Zander exhaled in pure relief.

"Bless you," he muttered as he slid inside.

The driver, an older guy with tired eyes and a neon-blue air freshener hanging from the mirror, nodded like he understood every struggle Zander had ever faced.

"Tough day?" the driver asked.

Zander let out a tired laugh. "Dude, it's been a whole season."

The taxi pulled up to a building that was somehow both decent-looking and deeply depressing at the same time. Not bad enough to complain. Not nice enough to brag. Just… there. Existing. Like it gave up trying to impress people around 2006.

Zander hopped out, paid the driver, and trudged toward the entrance. His backpack thumped against his hip with every step. He felt like a zombie returning to its grave.

He reached his apartment door — a faded teal thing with a metal handle that was definitely older than him emotionally, and maybe physically too.

He dug around his pocket for the keys.

Found gum wrappers.

Then headphones.

Then a receipt from three weeks ago.

Then finally — the keys.

Which immediately slipped from his hand.

"Bro, come on," he whispered as he bent down to pick them up.

He tried the lock.

It didn't turn.

He tried again. Nothing.

He jiggled it.

The lock jiggled back, out of pure spite.

"Don't start with me," he muttered. "I'm tired. I'm starving."

The lock clearly didn't care. It stayed firm, stiff, stubborn like it was guarding the gates of heaven.

He tried again, harder this time.

Nothing.

He pressed his forehead against the door. "Why are you like this?"

He took a step back, inhaled, exhaled, and tried to relax like he was doing a meditation exercise.

He inserted the key once more.

The lock twisted halfway.

He froze. He didn't dare breathe.

God forbid he spooked it.

He gently turned it again.

It stuck.

"Bro I swear—"

He turned it the opposite way.

It clicked.

Then froze again.

He groaned so loud his neighbor probably heard.

"Why do you hate me? What did I do to you? Is this payback for slamming you open last week?

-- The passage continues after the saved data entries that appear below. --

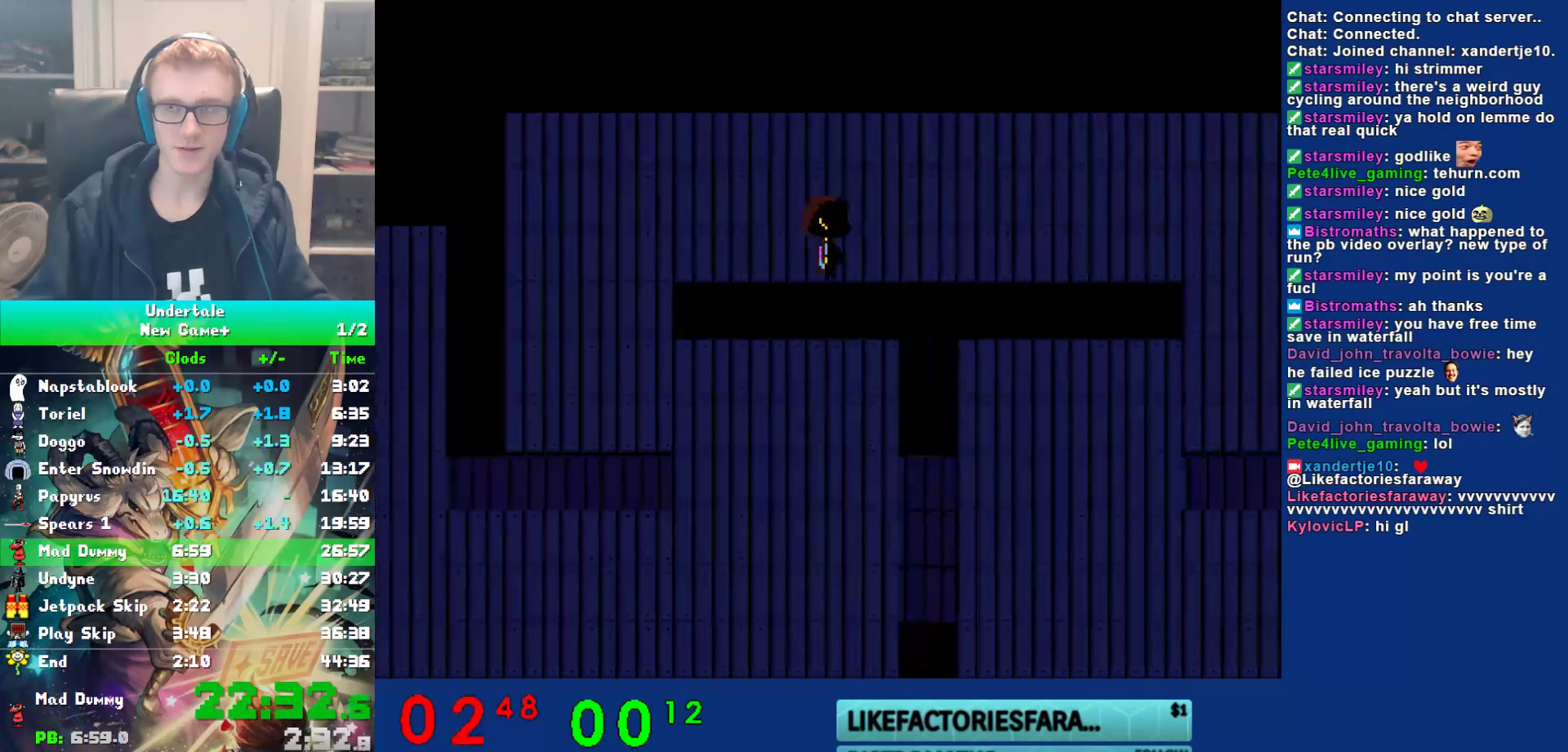
{"keys": ["down", "right"], "events": []}
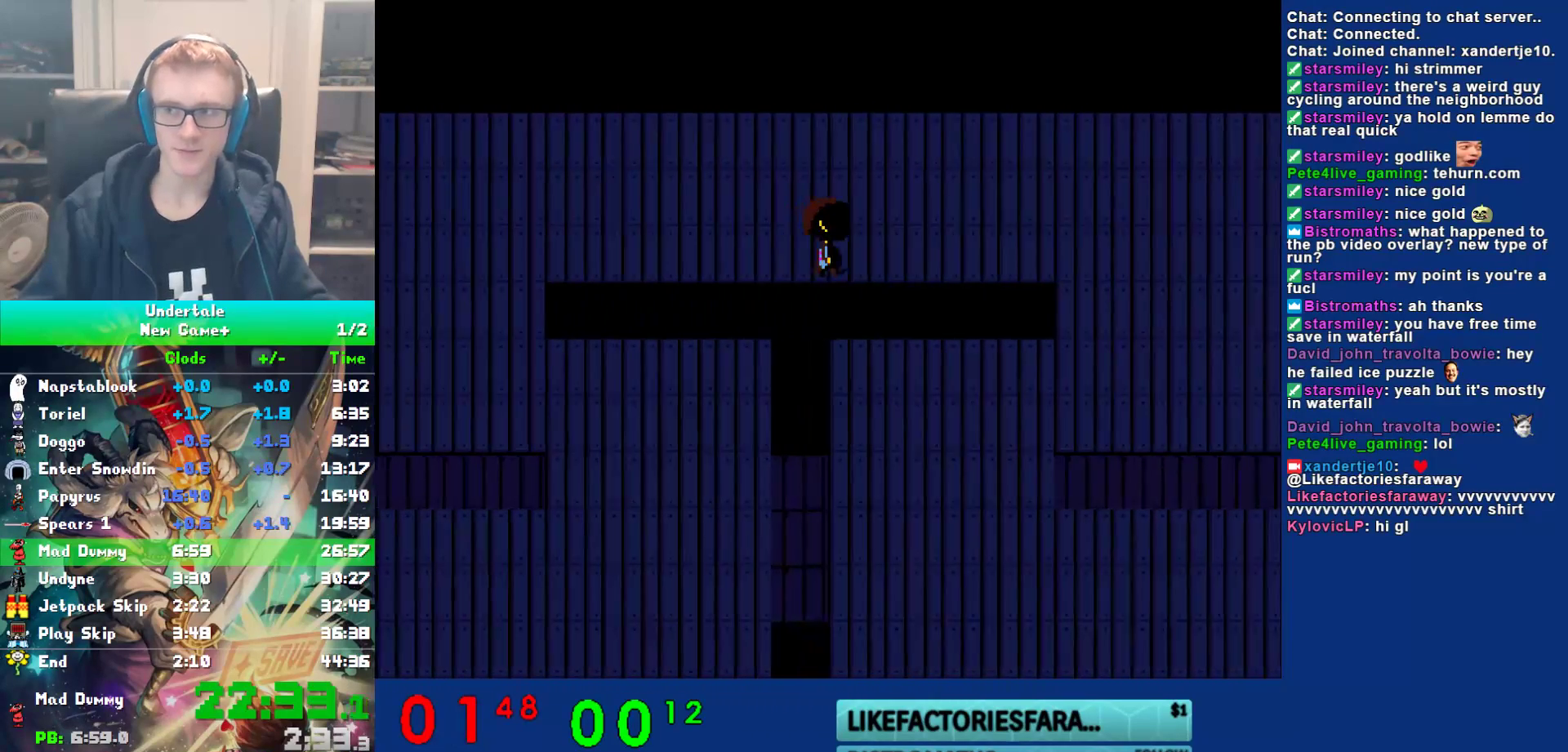
{"keys": ["down", "right"], "events": []}
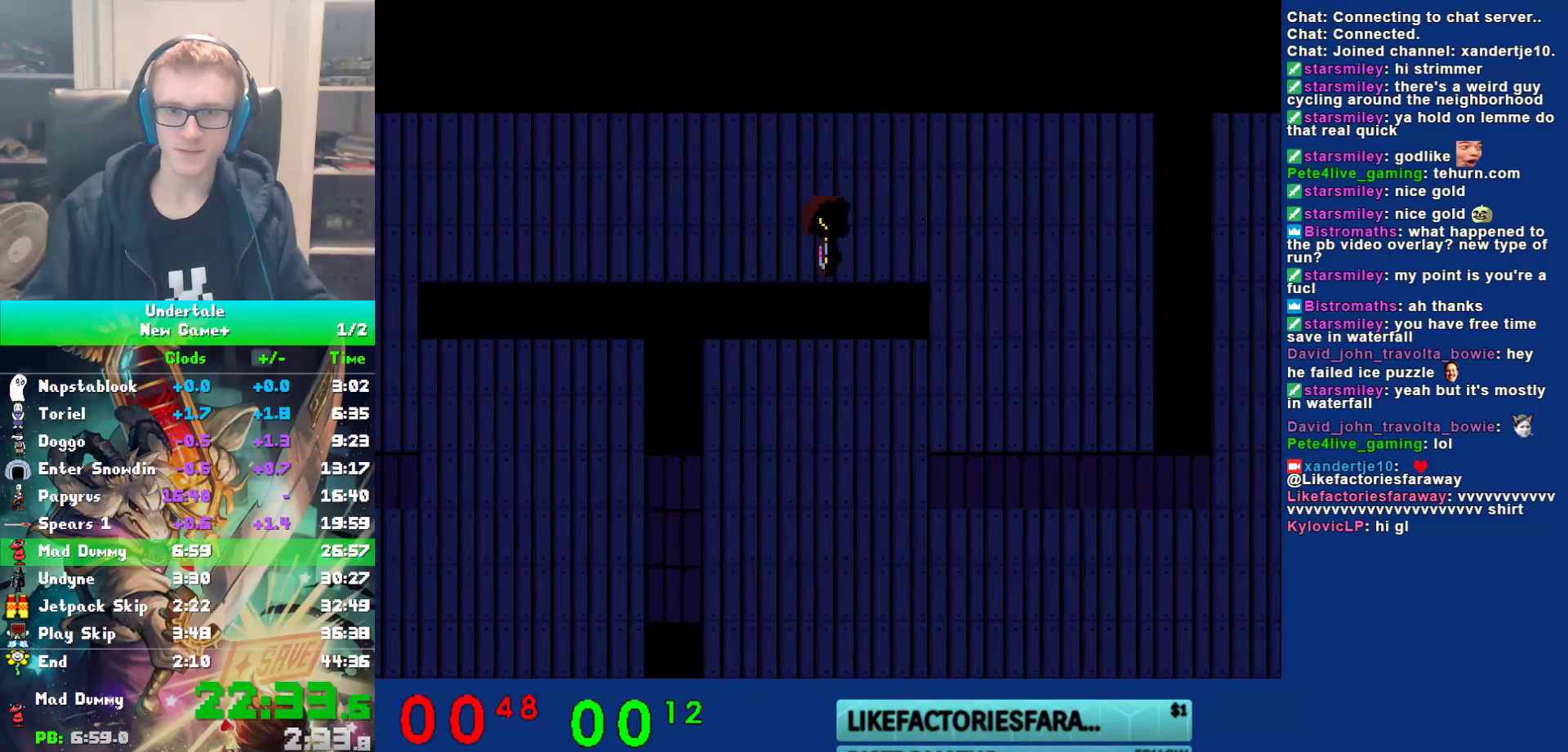
{"keys": ["down", "right"], "events": []}
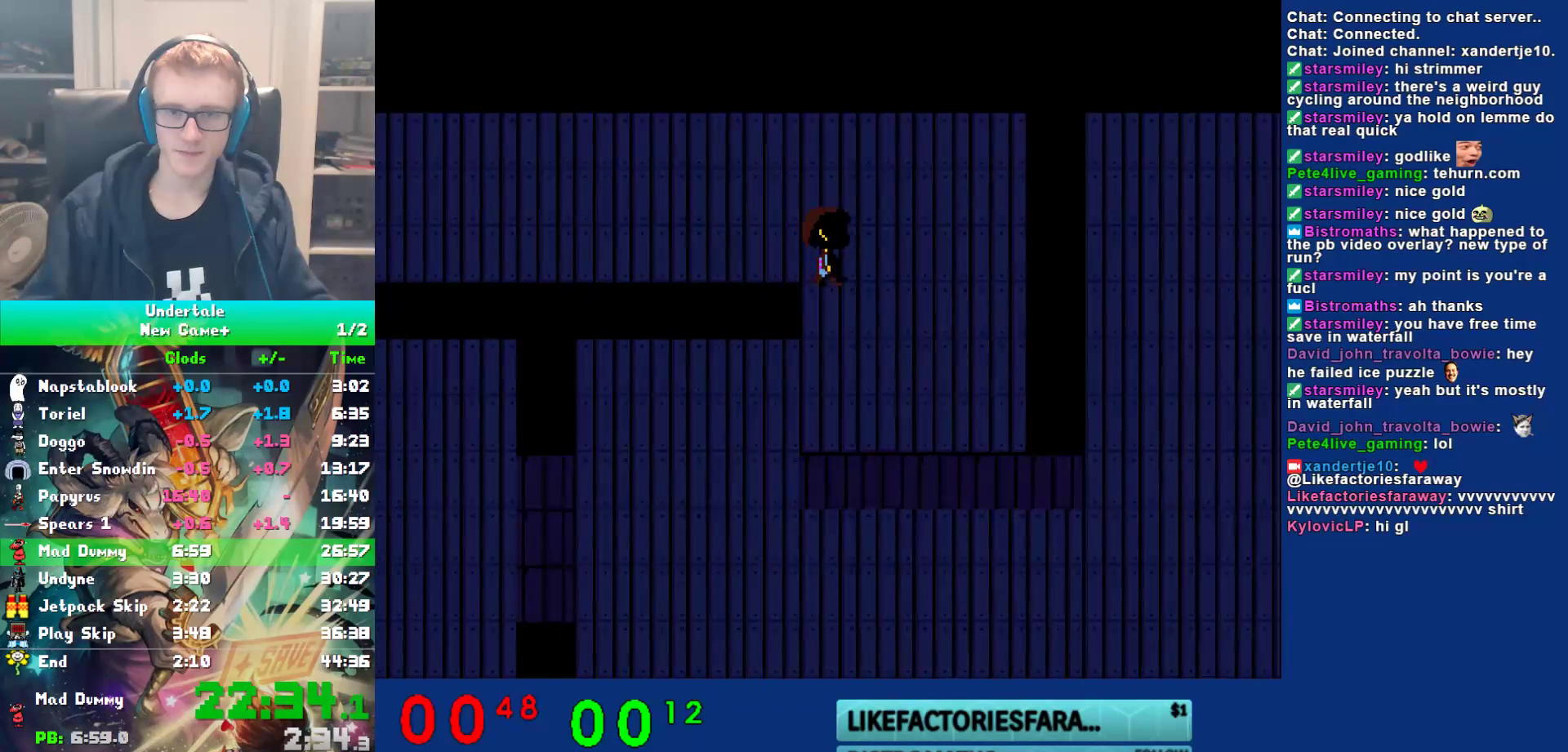
{"keys": ["down", "left"], "events": [[133, "right", "up"], [250, "left", "down"]]}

I apologized, didn't I??"

He jiggled it again — and the lock finally gave up and snapped open like it was just tired of arguing.

Zander pushed the door with the last bit of energy he had left.

It creaked open dramatically, which honestly matched his life.

"Thanks," he muttered sarcastically to the door as he stepped inside.

The moment he entered, he kicked off his shoes and threw his backpack into the nearest couch, where it bounced once and toppled to the floor.

He didn't even care.

He dropped onto the couch and let out a noise that was somewhere between a sigh, groan, and small death.

He lay there for a moment, staring at the ceiling with the blankness of someone rethinking their entire career path.

His stomach growled.

"Alright, alright," he muttered. "I hear you."

He pushed himself up and headed for the kitchen — which was basically a sink, stove, and counter shoved together.

He opened the freezer.

A cold blast smacked him in the face as he found the pack of frozen dumplings he bought three days ago. They were rock hard. Like, weapon-level hard. If someone broke into his apartment right now, he could probably use them as self-defense.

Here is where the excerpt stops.